Exercise aim: Copy every line of text from all the records below without changing anything, and leave the pictures out of your answer.

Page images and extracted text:
··········

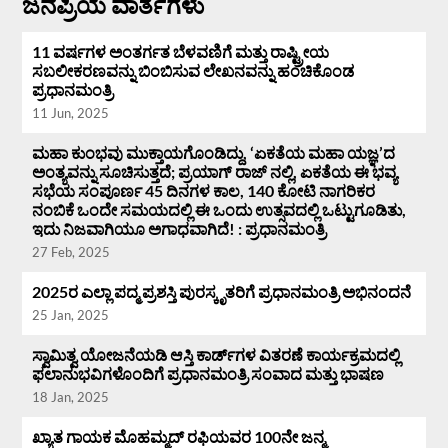
ಜನಪ್ರಿಯ ವಾರ್ತೆಗಳು
11 ವರ್ಷಗಳ ಅಂತರ್ಗತ ಬೆಳವಣಿಗೆ ಮತ್ತು ರಾಷ್ಟ್ರೀಯ
ಸಬಲೀಕರಣವನ್ನು ಬಿಂಬಿಸುವ ಲೇಖನವನ್ನು ಹಂಚಿಕೊಂಡ
ಪ್ರಧಾನಮಂತ್ರಿ
11 Jun, 2025
ಮಹಾ ಕುಂಭವು ಮುಕ್ತಾಯಗೊಂಡಿದ್ದು, ‘ಏಕತೆಯ ಮಹಾ ಯಜ್ಞ’ದ
ಅಂತ್ಯವನ್ನು ಸೂಚಿಸುತ್ತದೆ; ಪ್ರಯಾಗ್ ರಾಜ್ ನಲ್ಲಿ, ಏಕತೆಯ ಈ ಭವ್ಯ
ಸಭೆಯ ಸಂಪೂರ್ಣ 45 ದಿನಗಳ ಕಾಲ, 140 ಕೋಟಿ ನಾಗರಿಕರ
ನಂಬಿಕೆ ಒಂದೇ ಸಮಯದಲ್ಲಿ ಈ ಒಂದು ಉತ್ಸವದಲ್ಲಿ ಒಟ್ಟುಗೂಡಿತು,
ಇದು ನಿಜವಾಗಿಯೂ ಅಗಾಧವಾಗಿದೆ! : ಪ್ರಧಾನಮಂತ್ರಿ
27 Feb, 2025
2025ರ ಎಲ್ಲಾ ಪದ್ಮ ಪ್ರಶಸ್ತಿ ಪುರಸ್ಕೃತರಿಗೆ ಪ್ರಧಾನಮಂತ್ರಿ ಅಭಿನಂದನೆ
25 Jan, 2025
ಸ್ವಾಮಿತ್ವ ಯೋಜನೆಯಡಿ ಆಸ್ತಿ ಕಾರ್ಡ್‌ಗಳ ವಿತರಣೆ ಕಾರ್ಯಕ್ರಮದಲ್ಲಿ
ಫಲಾನುಭವಿಗಳೊಂದಿಗೆ ಪ್ರಧಾನಮಂತ್ರಿ ಸಂವಾದ ಮತ್ತು ಭಾಷಣ
18 Jan, 2025
ಖ್ಯಾತ ಗಾಯಕ ಮೊಹಮ್ಮದ್ ರಫಿಯವರ 100ನೇ ಜನ್ಮ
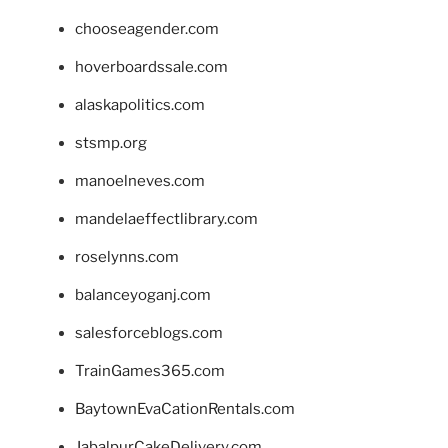
chooseagender.com
hoverboardssale.com
alaskapolitics.com
stsmp.org
manoelneves.com
mandelaeffectlibrary.com
roselynns.com
balanceyoganj.com
salesforceblogs.com
TrainGames365.com
BaytownEvaCationRentals.com
JabalpurCakeDelivery.com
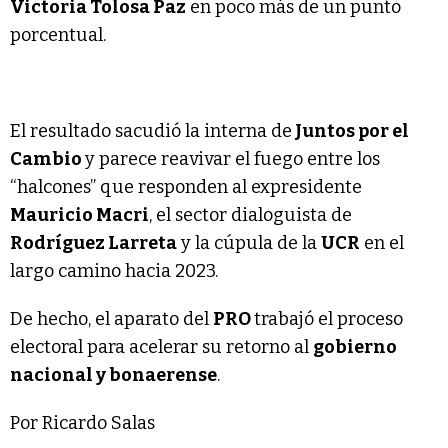
Victoria Tolosa Paz
en poco más de un punto
porcentual.
El resultado sacudió la interna de
Juntos por el
Cambio
y parece reavivar el fuego entre los
“halcones” que responden al expresidente
Mauricio Macri
, el sector dialoguista de
Rodríguez Larreta
y la cúpula de la
UCR
en el
largo camino hacia 2023.
De hecho, el aparato del
PRO
trabajó el proceso
electoral para acelerar su retorno al
gobierno
nacional y bonaerense
.
Por Ricardo Salas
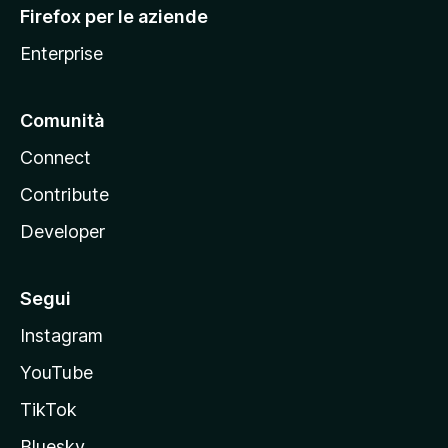
l
Firefox per le aziende
a
Enterprise
Comunità
Connect
Contribute
Developer
Segui
Instagram
YouTube
TikTok
Bluesky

··········

The completed task:
ಜನಪ್ರಿಯ ವಾರ್ತೆಗಳು
11 ವರ್ಷಗಳ ಅಂತರ್ಗತ ಬೆಳವಣಿಗೆ ಮತ್ತು ರಾಷ್ಟ್ರೀಯ
ಸಬಲೀಕರಣವನ್ನು ಬಿಂಬಿಸುವ ಲೇಖನವನ್ನು ಹಂಚಿಕೊಂಡ
ಪ್ರಧಾನಮಂತ್ರಿ
11 Jun, 2025
ಮಹಾ ಕುಂಭವು ಮುಕ್ತಾಯಗೊಂಡಿದ್ದು, ‘ಏಕತೆಯ ಮಹಾ ಯಜ್ಞ’ದ
ಅಂತ್ಯವನ್ನು ಸೂಚಿಸುತ್ತದೆ; ಪ್ರಯಾಗ್ ರಾಜ್ ನಲ್ಲಿ, ಏಕತೆಯ ಈ ಭವ್ಯ
ಸಭೆಯ ಸಂಪೂರ್ಣ 45 ದಿನಗಳ ಕಾಲ, 140 ಕೋಟಿ ನಾಗರಿಕರ
ನಂಬಿಕೆ ಒಂದೇ ಸಮಯದಲ್ಲಿ ಈ ಒಂದು ಉತ್ಸವದಲ್ಲಿ ಒಟ್ಟುಗೂಡಿತು,
ಇದು ನಿಜವಾಗಿಯೂ ಅಗಾಧವಾಗಿದೆ! : ಪ್ರಧಾನಮಂತ್ರಿ
27 Feb, 2025
2025ರ ಎಲ್ಲಾ ಪದ್ಮ ಪ್ರಶಸ್ತಿ ಪುರಸ್ಕೃತರಿಗೆ ಪ್ರಧಾನಮಂತ್ರಿ ಅಭಿನಂದನೆ
25 Jan, 2025
ಸ್ವಾಮಿತ್ವ ಯೋಜನೆಯಡಿ ಆಸ್ತಿ ಕಾರ್ಡ್‌ಗಳ ವಿತರಣೆ ಕಾರ್ಯಕ್ರಮದಲ್ಲಿ
ಫಲಾನುಭವಿಗಳೊಂದಿಗೆ ಪ್ರಧಾನಮಂತ್ರಿ ಸಂವಾದ ಮತ್ತು ಭಾಷಣ
18 Jan, 2025
ಖ್ಯಾತ ಗಾಯಕ ಮೊಹಮ್ಮದ್ ರಫಿಯವರ 100ನೇ ಜನ್ಮ
chooseagender.com
hoverboardssale.com
alaskapolitics.com
stsmp.org
manoelneves.com
mandelaeffectlibrary.com
roselynns.com
balanceyoganj.com
salesforceblogs.com
TrainGames365.com
BaytownEvaCationRentals.com
JabalpurCakeDelivery.com
Victoria Tolosa Paz
en poco más de un punto
porcentual.
El resultado sacudió la interna de
Juntos por el
Cambio
y parece reavivar el fuego entre los
“halcones” que responden al expresidente
Mauricio Macri
, el sector dialoguista de
Rodríguez Larreta
y la cúpula de la
UCR
en el
largo camino hacia 2023.
De hecho, el aparato del
PRO
trabajó el proceso
electoral para acelerar su retorno al
gobierno
nacional y bonaerense
.
Por Ricardo Salas
l
Firefox per le aziende
a
Enterprise
Comunità
Connect
Contribute
Developer
Segui
Instagram
YouTube
TikTok
Bluesky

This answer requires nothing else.